Phil Collier (December 7, 1925 – February 24, 2001) was a sports writer who worked in the San Diego area for many years.

Collier began his career as a sportswriter in Baytown, Texas in 1939. After a military service and a stint at Texas Christian University, he joined the Fort Worth Star-Telegram.

In San Diego, Collier covered the Pacific Coast League San Diego Padres until the Brooklyn Dodgers moved to Los Angeles. For the next decade, he covered both Dodgers and Los Angeles Angels games for the San Diego Union. Collier was the sportswriter who Sandy Koufax called to inform the world of his sudden retirement.

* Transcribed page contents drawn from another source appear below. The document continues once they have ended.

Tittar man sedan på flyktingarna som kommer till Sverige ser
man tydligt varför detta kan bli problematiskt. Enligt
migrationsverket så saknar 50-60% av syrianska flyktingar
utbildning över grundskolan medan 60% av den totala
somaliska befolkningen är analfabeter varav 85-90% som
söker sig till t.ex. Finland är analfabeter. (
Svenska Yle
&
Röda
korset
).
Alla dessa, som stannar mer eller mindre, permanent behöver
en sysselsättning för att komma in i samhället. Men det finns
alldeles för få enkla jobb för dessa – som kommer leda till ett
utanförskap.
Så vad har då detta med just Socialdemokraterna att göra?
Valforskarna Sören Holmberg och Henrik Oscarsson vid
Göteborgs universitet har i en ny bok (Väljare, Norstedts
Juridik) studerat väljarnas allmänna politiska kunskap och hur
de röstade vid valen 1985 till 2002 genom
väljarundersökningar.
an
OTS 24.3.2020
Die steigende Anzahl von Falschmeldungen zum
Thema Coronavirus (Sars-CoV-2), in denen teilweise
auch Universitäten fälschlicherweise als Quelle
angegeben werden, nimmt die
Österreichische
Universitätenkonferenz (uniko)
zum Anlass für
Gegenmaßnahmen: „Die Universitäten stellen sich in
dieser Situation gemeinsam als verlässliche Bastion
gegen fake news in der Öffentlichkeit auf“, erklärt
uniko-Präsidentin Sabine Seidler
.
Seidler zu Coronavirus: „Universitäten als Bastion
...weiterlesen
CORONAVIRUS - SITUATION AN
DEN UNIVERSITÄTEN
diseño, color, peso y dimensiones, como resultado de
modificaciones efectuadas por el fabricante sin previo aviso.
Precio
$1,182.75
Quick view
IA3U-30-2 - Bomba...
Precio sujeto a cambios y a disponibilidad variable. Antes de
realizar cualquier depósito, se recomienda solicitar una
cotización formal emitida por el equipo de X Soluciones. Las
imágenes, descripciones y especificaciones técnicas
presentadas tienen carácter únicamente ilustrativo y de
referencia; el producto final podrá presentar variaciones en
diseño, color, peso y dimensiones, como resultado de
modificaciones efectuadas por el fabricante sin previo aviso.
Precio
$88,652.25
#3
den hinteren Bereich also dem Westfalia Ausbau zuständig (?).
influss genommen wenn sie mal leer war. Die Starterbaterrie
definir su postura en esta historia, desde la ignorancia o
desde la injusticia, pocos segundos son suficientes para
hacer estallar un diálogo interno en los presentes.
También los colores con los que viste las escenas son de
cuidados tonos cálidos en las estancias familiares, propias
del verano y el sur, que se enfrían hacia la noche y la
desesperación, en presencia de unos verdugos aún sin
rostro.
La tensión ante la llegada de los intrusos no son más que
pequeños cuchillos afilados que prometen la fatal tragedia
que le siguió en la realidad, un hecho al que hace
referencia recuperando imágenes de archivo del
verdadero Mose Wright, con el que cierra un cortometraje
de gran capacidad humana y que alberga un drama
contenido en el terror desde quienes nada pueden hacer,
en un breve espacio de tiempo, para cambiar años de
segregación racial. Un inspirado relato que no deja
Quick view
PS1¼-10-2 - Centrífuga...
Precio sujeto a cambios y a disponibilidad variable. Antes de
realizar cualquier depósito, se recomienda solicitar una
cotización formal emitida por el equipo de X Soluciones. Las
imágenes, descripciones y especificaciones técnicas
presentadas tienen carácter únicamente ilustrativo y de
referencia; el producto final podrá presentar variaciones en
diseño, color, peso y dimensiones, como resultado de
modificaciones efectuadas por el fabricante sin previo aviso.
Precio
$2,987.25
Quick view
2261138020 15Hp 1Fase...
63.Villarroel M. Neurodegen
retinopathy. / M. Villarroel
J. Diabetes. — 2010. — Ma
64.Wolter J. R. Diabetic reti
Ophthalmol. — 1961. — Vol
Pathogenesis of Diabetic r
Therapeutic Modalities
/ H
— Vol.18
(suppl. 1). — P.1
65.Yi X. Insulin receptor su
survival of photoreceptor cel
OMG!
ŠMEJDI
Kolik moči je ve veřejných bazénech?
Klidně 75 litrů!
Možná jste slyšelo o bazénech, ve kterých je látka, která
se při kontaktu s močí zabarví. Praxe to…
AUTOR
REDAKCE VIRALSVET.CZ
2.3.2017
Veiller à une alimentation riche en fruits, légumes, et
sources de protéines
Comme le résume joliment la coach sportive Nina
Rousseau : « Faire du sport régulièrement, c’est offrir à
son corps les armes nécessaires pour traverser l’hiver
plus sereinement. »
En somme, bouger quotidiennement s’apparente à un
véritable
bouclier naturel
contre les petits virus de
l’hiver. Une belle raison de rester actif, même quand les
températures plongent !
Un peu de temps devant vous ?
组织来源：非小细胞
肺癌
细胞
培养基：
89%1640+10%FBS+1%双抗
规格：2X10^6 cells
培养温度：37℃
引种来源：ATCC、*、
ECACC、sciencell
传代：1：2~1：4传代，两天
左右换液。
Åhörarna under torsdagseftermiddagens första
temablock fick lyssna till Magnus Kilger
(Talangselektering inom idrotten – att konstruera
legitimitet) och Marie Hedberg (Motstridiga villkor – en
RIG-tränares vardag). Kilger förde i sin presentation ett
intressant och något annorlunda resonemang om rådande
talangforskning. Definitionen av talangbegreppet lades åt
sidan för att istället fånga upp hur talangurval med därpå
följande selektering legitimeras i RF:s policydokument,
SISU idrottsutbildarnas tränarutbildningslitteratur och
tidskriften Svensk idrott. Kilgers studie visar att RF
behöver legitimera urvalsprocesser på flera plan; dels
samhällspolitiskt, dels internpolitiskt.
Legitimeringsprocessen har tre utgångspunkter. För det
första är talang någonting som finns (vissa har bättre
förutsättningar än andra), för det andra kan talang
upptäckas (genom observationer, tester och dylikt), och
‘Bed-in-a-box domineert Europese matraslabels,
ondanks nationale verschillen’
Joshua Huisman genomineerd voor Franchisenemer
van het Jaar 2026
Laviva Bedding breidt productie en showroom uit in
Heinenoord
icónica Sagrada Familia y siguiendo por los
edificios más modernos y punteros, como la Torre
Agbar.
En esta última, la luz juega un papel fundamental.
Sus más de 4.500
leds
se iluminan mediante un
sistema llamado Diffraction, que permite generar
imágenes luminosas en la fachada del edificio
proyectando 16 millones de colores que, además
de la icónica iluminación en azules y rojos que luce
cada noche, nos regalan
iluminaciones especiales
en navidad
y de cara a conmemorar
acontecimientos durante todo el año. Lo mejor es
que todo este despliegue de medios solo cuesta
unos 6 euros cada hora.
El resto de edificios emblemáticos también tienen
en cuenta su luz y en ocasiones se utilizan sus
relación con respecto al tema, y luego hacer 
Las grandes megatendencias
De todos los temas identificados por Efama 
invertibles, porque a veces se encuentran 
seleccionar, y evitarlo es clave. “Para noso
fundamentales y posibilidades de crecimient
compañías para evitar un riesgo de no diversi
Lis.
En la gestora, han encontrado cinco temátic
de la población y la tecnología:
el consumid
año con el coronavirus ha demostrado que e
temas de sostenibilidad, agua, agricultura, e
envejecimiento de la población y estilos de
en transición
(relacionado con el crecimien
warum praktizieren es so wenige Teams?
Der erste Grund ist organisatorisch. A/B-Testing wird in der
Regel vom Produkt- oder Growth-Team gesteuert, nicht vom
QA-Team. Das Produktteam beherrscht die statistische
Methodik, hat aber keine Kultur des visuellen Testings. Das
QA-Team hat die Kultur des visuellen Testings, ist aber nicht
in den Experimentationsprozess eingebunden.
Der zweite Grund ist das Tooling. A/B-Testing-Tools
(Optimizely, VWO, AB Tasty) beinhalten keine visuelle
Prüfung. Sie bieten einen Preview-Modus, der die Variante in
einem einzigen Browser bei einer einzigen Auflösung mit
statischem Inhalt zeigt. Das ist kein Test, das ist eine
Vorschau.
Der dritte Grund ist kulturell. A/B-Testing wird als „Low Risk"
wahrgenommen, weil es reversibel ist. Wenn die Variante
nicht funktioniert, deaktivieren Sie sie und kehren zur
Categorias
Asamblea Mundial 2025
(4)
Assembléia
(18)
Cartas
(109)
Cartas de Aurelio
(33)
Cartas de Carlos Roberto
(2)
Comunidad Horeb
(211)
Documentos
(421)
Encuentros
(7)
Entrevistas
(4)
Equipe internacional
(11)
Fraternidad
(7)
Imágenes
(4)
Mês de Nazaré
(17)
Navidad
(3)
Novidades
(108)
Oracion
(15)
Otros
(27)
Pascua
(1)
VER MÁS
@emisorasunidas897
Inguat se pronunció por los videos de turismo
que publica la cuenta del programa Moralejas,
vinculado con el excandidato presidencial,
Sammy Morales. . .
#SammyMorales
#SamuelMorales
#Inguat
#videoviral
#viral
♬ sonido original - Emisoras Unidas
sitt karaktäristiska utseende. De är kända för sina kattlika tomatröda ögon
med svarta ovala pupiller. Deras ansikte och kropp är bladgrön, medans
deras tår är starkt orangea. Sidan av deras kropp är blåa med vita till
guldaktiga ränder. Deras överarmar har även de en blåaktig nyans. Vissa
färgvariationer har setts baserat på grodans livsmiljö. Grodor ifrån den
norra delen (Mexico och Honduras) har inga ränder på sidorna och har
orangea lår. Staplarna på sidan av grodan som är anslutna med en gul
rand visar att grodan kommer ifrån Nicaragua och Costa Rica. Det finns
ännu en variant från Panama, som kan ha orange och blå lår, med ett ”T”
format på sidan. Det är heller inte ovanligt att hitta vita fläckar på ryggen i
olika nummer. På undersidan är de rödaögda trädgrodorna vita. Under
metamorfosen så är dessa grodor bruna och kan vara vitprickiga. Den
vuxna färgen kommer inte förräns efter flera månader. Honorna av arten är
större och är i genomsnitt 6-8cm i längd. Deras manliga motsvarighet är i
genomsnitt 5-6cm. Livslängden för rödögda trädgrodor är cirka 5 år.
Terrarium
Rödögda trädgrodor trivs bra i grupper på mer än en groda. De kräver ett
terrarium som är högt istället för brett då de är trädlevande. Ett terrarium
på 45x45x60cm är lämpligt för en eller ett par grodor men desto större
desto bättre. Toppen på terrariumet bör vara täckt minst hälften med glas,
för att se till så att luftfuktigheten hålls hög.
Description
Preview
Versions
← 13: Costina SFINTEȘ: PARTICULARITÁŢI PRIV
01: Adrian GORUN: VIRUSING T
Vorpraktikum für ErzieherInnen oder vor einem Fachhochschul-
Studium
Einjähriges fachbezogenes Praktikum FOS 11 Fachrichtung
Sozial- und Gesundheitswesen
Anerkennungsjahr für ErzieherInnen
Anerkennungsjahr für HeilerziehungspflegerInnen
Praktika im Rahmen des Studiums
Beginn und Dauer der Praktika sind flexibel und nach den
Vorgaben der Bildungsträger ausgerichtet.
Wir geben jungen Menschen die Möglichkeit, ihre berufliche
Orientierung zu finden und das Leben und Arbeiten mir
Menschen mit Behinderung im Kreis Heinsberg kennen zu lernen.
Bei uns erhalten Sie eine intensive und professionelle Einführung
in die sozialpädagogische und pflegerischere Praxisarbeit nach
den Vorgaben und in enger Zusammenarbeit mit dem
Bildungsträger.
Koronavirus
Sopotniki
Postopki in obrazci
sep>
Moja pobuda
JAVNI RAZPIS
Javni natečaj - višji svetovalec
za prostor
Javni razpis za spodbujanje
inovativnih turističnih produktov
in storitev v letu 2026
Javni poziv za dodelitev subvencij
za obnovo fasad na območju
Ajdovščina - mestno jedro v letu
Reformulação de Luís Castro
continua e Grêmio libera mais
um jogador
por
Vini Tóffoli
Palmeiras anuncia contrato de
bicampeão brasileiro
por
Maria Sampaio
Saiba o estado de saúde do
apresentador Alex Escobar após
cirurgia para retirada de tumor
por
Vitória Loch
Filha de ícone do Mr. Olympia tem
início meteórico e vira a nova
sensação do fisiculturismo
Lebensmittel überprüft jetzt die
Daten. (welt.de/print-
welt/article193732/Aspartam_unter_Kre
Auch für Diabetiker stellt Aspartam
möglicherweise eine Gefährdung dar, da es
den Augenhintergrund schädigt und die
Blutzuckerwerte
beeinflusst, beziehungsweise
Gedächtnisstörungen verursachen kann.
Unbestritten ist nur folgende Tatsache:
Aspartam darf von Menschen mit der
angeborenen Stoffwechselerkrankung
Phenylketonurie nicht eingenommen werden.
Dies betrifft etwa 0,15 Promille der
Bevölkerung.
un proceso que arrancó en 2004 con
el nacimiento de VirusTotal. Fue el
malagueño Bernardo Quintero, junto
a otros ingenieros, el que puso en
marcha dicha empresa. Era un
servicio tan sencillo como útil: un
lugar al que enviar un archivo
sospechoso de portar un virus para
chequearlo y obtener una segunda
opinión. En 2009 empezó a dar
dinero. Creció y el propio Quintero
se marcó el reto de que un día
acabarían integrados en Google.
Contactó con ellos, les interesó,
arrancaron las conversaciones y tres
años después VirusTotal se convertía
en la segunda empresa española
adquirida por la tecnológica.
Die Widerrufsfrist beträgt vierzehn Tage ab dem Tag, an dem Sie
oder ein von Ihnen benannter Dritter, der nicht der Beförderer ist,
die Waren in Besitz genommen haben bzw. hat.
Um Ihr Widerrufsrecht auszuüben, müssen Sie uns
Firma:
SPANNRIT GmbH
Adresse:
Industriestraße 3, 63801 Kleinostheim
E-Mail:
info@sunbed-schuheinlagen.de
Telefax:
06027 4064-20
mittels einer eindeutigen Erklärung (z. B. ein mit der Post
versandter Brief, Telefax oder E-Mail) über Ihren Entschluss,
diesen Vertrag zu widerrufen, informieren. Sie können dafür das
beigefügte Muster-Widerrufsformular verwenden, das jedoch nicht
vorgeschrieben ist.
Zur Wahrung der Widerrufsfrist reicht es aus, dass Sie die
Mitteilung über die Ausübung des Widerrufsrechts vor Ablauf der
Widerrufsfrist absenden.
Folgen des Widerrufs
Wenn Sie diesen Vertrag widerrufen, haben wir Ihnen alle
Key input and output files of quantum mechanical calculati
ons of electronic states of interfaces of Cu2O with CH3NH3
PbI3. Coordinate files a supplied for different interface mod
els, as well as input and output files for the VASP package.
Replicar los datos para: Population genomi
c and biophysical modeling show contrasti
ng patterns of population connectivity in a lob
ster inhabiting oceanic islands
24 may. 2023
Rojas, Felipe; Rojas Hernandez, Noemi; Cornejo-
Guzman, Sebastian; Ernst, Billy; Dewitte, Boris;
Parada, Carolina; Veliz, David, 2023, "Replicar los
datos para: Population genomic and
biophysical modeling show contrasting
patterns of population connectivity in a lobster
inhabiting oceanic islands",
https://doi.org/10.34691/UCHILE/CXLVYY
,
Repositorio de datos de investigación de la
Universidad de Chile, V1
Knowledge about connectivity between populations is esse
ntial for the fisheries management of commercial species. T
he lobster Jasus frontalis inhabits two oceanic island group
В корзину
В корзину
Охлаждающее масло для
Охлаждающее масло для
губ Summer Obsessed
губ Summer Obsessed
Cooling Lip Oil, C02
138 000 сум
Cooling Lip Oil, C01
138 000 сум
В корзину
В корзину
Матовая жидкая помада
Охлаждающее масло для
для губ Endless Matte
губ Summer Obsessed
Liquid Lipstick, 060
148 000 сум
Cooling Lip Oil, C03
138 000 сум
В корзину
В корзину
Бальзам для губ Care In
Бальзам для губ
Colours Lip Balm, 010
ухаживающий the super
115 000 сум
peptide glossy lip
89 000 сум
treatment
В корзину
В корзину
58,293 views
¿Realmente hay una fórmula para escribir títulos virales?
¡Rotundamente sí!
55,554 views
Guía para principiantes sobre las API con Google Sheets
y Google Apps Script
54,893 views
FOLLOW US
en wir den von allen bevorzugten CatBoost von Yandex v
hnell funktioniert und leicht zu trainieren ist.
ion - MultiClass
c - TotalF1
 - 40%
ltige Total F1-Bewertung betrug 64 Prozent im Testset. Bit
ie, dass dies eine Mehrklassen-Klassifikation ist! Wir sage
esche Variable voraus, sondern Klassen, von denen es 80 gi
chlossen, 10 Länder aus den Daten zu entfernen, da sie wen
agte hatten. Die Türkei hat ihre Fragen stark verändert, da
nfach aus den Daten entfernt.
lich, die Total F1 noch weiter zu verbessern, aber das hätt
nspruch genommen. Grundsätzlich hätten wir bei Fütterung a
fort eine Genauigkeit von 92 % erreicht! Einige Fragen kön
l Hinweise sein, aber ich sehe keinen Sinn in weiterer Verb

When San Diego was awarded the San Diego Padres, Collier began covering the team, which he would do for 18 seasons. In 1987, Collier became the national baseball columnist for the Union. He continued to write for the Union-Tribune after its merger with the San Diego Tribune in 1992. He retired from the paper in 1996.

He was awarded the J. G. Taylor Spink Award in 1991, was inducted into the writers section of the Baseball Hall of Fame.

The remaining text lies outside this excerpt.